The Reigels approached Congressman Charles Lafayette Bartlett of Macon to reach out to the Spain for real-deal pimiento pepper seeds. The attorney and former solicitor general of Macon’s Judicial Court used his influence as a state representative to acquire the pepper seeds from the Spanish consul, and the Reigels were off to the races.

The farmers continued to grow and improve the pimento pepper, ultimately developing their prized Perfection Pimento. The cultivation of the Reigel’s strain of pimento, combined with a roasting method they developed for removing the pepper’s tough skin, sowed the seeds for an industrial canning facility on the Reigel’s farm. The Spalding County cannery was hugely successful, and it paved the way for a bustling new farming enterprise that put a salve on the nearly mortal wound the boll weevil had dealt Georgia planters. Commercial pepper production also brought acclaim for the state – as the Pimento Pepper Capital of the World.

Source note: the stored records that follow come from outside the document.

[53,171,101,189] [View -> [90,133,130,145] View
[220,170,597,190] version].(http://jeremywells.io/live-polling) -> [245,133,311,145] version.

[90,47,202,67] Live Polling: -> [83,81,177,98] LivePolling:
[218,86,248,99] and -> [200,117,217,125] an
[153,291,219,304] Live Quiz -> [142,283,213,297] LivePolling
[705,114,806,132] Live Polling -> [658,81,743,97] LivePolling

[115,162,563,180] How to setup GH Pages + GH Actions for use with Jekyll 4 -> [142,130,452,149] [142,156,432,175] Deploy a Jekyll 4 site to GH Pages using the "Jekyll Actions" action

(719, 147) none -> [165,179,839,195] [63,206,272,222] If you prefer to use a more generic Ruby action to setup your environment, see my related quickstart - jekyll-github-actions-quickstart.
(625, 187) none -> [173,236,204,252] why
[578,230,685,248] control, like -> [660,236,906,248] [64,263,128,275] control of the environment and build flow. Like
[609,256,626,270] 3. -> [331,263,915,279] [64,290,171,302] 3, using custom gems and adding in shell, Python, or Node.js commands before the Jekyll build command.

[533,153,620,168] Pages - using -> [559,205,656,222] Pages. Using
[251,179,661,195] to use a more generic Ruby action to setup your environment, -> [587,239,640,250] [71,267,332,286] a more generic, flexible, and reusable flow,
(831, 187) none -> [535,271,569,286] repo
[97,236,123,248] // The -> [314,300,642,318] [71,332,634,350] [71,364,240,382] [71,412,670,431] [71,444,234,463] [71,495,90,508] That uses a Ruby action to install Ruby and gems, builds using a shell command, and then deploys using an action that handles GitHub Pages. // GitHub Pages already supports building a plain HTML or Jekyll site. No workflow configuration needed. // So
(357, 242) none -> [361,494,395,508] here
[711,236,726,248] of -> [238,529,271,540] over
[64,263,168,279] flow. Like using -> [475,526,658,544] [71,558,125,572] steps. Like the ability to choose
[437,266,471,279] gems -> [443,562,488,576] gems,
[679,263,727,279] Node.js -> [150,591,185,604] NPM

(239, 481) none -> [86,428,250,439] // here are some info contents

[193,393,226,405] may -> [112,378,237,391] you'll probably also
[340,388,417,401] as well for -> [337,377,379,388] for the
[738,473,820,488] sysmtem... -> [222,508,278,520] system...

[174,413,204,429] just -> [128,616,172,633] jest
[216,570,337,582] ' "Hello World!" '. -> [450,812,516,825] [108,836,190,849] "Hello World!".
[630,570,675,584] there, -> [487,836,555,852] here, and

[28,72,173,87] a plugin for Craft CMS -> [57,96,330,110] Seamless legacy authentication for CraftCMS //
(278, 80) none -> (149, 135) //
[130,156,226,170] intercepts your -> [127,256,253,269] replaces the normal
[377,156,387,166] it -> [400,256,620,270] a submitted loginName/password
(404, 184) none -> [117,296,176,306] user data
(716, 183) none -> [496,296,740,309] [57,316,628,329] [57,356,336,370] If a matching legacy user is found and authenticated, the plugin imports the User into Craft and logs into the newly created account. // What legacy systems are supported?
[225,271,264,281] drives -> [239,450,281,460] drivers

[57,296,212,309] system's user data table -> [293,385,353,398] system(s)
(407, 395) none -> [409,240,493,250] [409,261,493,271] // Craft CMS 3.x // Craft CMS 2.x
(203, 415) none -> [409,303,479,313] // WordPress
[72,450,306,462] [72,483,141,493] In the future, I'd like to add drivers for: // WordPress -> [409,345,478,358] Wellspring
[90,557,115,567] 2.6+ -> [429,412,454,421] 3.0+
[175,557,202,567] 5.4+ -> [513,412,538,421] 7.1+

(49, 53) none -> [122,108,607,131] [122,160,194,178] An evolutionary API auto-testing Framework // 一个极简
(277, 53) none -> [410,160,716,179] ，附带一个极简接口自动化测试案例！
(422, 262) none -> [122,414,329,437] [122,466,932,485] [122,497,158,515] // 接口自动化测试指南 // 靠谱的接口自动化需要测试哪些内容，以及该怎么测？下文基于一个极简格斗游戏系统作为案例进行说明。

The late Craig Claiborne, celebrated food writer and the undisputed auteur of Southern shrimp and grits, estimated that by 1929, 90% of the pimento peppers grown in the U.S. came from Georgia and supporting commercial facilities in nearby states. The ample supply of superior pimentos and bragging rights to the peppers’ provenance inspired Southern cooks to also “improve” the recipe for pimento cheese.

Pimento Cheese

Cheddar cheese was available and affordable – plus it was more piquant than cream cheese. However, the cheese, spices of choice, and diced pimentos required a creamy binding agent to hold it all together and maintain sandwich-friendly spreadability. Ideally, it needed to be a hard-working ingredient that would enhance the taste rather than drown out the other flavors, while also managing to keep the perky shredded cheese and cherry-hued peppers intact. It’s a job mayonnaise was practically born for. The egg and oil in mayonnaise provided texture and binding, and the citrus added a tangy little twang that hit just the right note.

And just like a sinner who goes down to the river to wash away his sins, pimento cheese was reborn.

Pimento cheese quickly became – and remains – one of the most iconic dishes of our time, and like all things truly Southern, it was favored and feted by rich and poor alike. The working class tucked pimento cheese sandwiches into their lunch pails every day while the O’Haras and Wilkeses of the world just cut the crusts off those sammies and served them at fancy parties. Though the recipe has spawned multiple iterations, some of which still contain cream cheese, the common denominators of classic Southern pimento cheese are sharp Cheddar, pimento peppers and mayonnaise (preferably homemade or Duke’s). Today, no holiday party, Southern Living cookbook collection, or Master’s Tournament would be the same without it.

And just remember, gentle reader, were it not for a dutiful congressman from Macon willing to lend a helping hand to industrious Georgia farmers and the whimsical hand of fate, all would be for naught. The gustatory gloriana we all have come to know as real pimento cheese wouldn’t even exist. Pepper jelly would have no purpose. Sandwich bread everywhere would ache for the filling that dare not speak its name. That’s a true fact, my friends.

And I for one find myself in Macon’s debt yet once more for a thing I love, and cannot imagine life without.